Farley’s complete letter follows:

Letter to the Editor

NPR doesn’t need taxpayer support
“Charles H. Ellis III and Brian Ecker [“Throwing stones at NPR’s building,” letters, June 25] missed the point I made in the June 22 [Post] Style article, “Broadcasting their discontent.” NPR just built a luxurious new headquarters that includes a cafe with chefs, a gym with a trainer, a staffed wellness center, plug-ins for electric cars and other perks. Does an organization that well-heeled still need taxpayer money?

NPR says it needed the new headquarters because it ran out of room in its old building. That’s because it is growing. It is a vibrant enterprise that can afford to do without taxpayer largesse. How much better for NPR’s independence as a news organization if it refused the King’s shilling? The construct that the organization has two piles of money, one to buy its dream home and another with federal dollars that fund operations, is so twisted it would get a small-business owner in big trouble with the IRS.

At a time when newspapers and other news organizations are practicing austerity, and all federal agencies are pinching pennies because of sequestration, it is fair to question the support our competitor, NPR, gets from the federal government.

Jim Farley, Washington
The writer is vice president of news and programming at WTOP.

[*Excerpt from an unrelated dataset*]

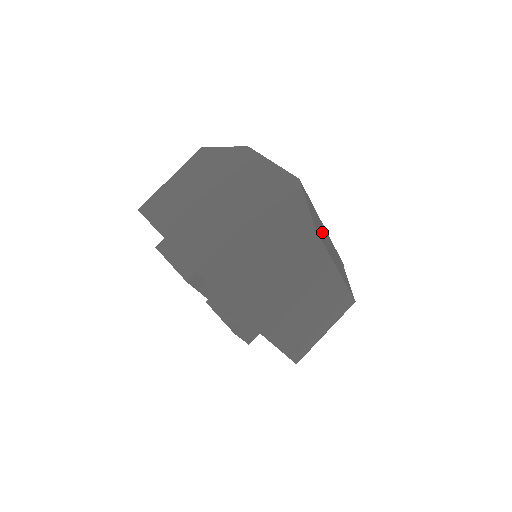
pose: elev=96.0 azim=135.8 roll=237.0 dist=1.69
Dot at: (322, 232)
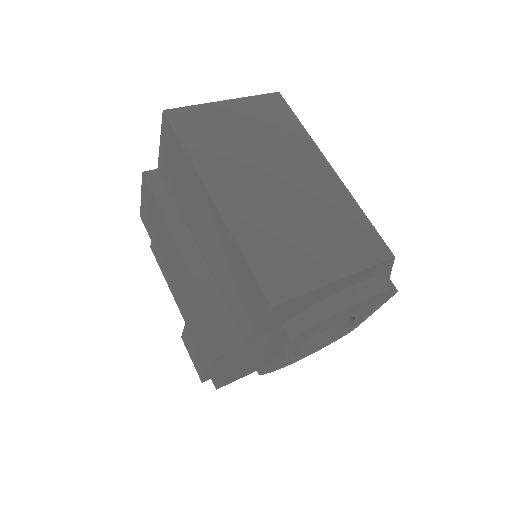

Addendum — NPR Gets Tax Breaks Too

In a later article about the District of Columbia’s failure to provide promised low income housing (“In District, affordable-housing plan hasn’t delivered,” July 8), The Post referred to one neighborhood not far from the U.S. Capitol: “This spring, NPR moved in across the street. The city bestowed $40 million worth of tax abatements and froze property taxes for 20 years to keep the media organization in the city.”

“Supported by listeners like you,” is the oft-heard tag line for NPR broadcasts. To which perhaps should be added, “not to mention friends in high places and low-income residents of the District of Columbia waiting years for better housing they were told was on the way”?